A few years later America tried to use the serial number trick to estimate the number of Soviet strategic bombers. This time the trick backfired.

In 1958, American military intelligence believed the USSR would soon have four hundred Bison and three hundred Bear bombers capable of striking the American heartland. Their evidence was the high serial number of a Bison that had flown at a May Day parade in Moscow. In fact, the Soviets knew the Americans were watching, and intentionally inflated that number. — Rocket Men, page 118.

The Panzer estimate was accurate because the Allies had hundreds of data points, enough to support the assumption that the tanks were sequentially numbered and to make a good estimate of the total number.

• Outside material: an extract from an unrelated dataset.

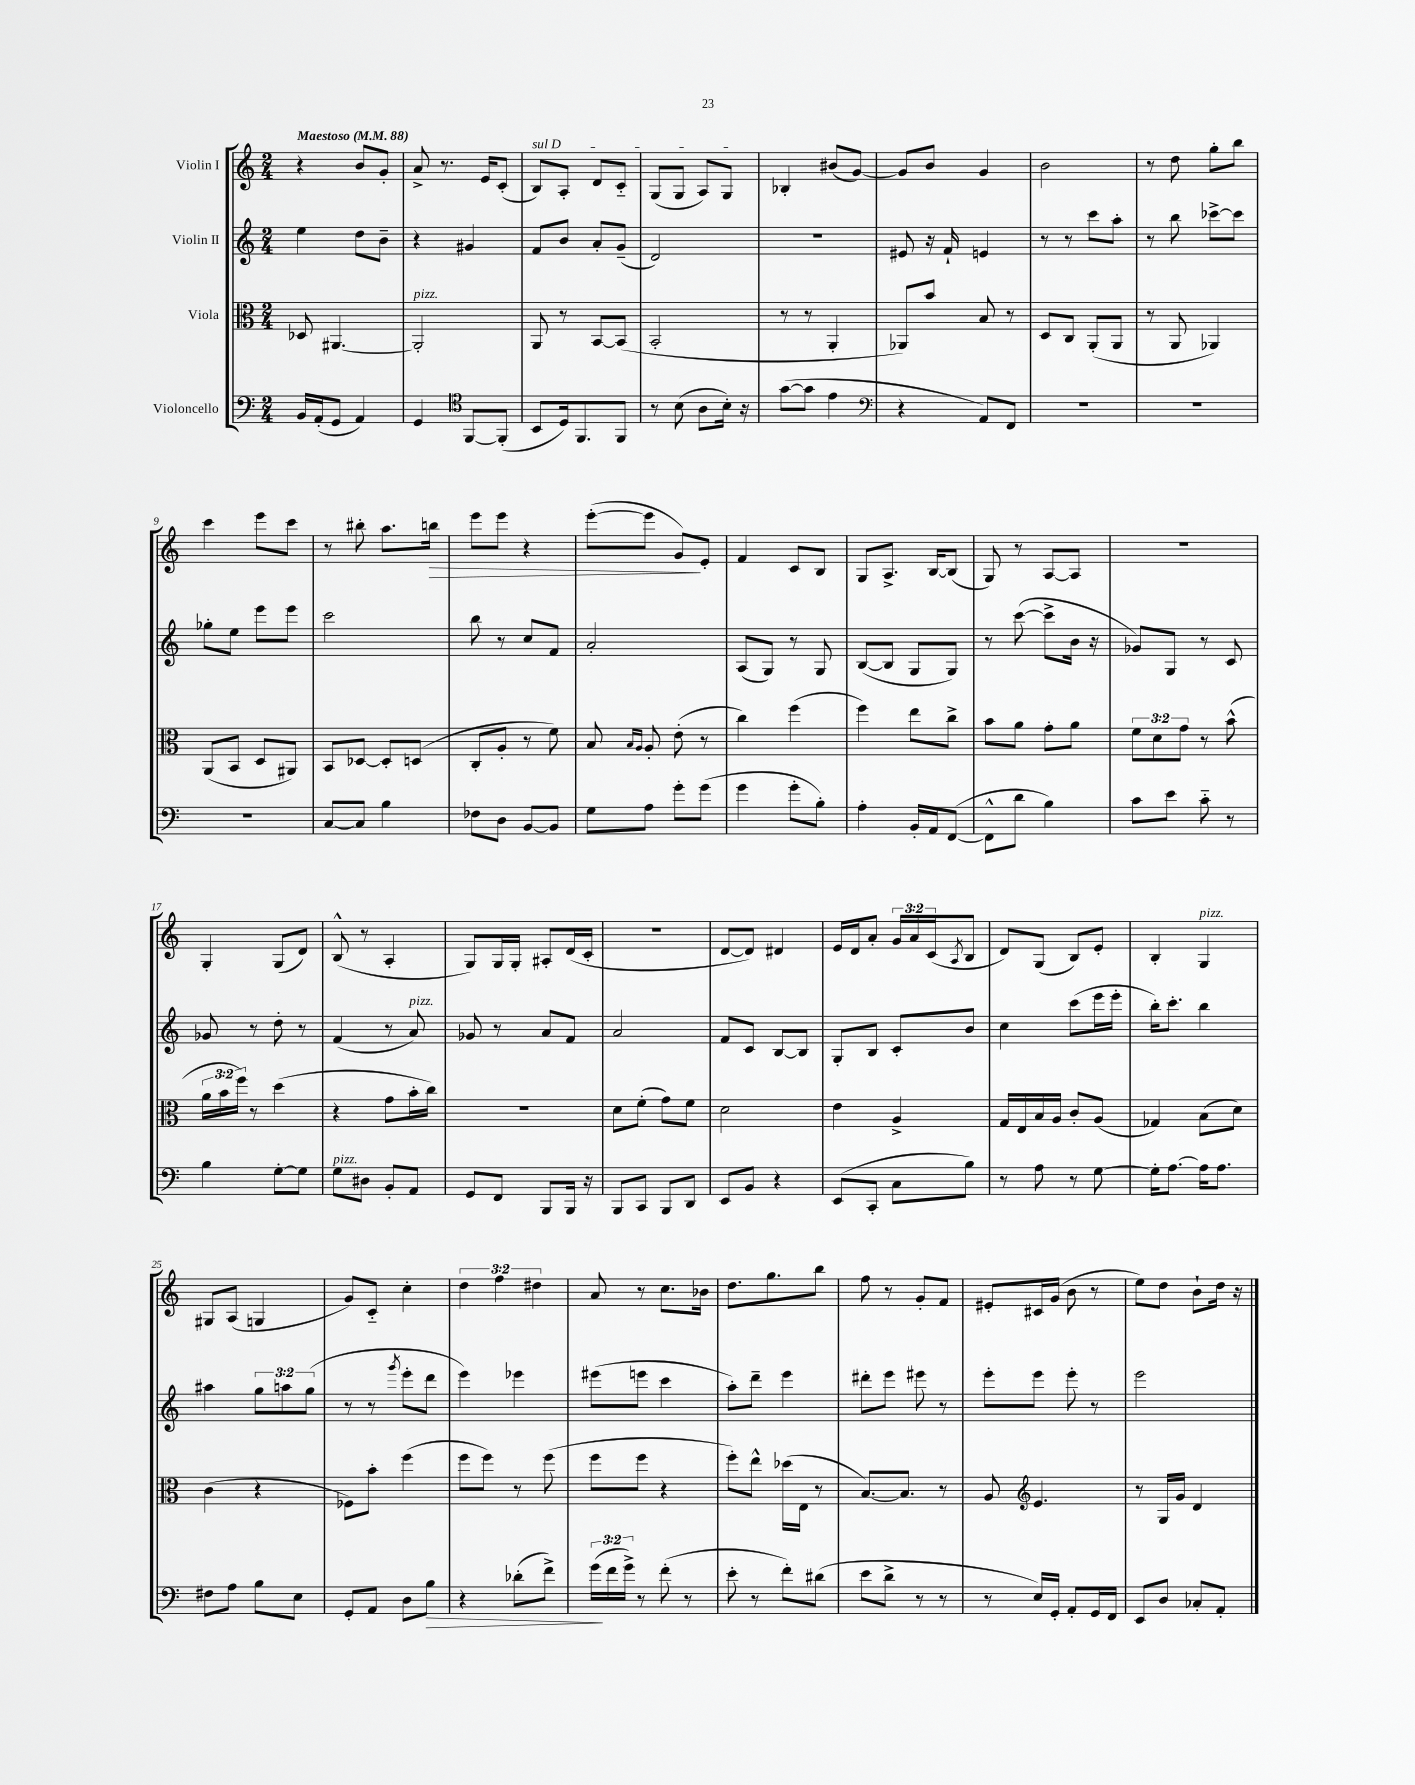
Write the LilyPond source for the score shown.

The Bison bomber was only one data point, but it was consistent with what intelligence services (wrongly) believed. At that time, the US had grossly over-estimated the military capabilities of the USSR. According to *Rocket Men*, Khrushchev turned down US offers to cooperate in space exploration because he feared that such cooperation would give the US a more accurate assessment of his country’s military.

**Related post**: Selection bias and bombers

Fascinating, I love bits of history like this.

Hi John,

why does the formula (M-1)(S+1)/S work?

S is the tank sample size and M is the maximum serial number.

Thank you,

Alessandro

Alessandro: I don’t know what criteria were used to derive that estimate, but it makes sense. The M-1 simple makes the serial numbers based at 0.

If you only have one tank, you assume it’s in the middle of the range. Of course it could be anywhere in the range, but by symmetry it seems that the middle is as good a guess as any other.

As S gets larger, (S+1)/S is essentially1, and so for a large sample, your estimate almost just the largest serial number, which would be the maximum likelihood estimate.

I think the MLE is biased and (S+1)/S is just a bias adjustment. For a uniform [0, b] variable, the maximum of S observations has a pdf of f(x) = S * b^(-S) * x^(S-1). The expectation is then just (S / (S+1)) * b. I believe this estimate is the MVUE.

c: Thanks. That sounds right.

As the topic fits so well: The National Socialist Party started counting their members with 501 in order to pretend to be bigger. Hitler was the nominal no. 555.

http://en.wikipedia.org/wiki/German_tank_problem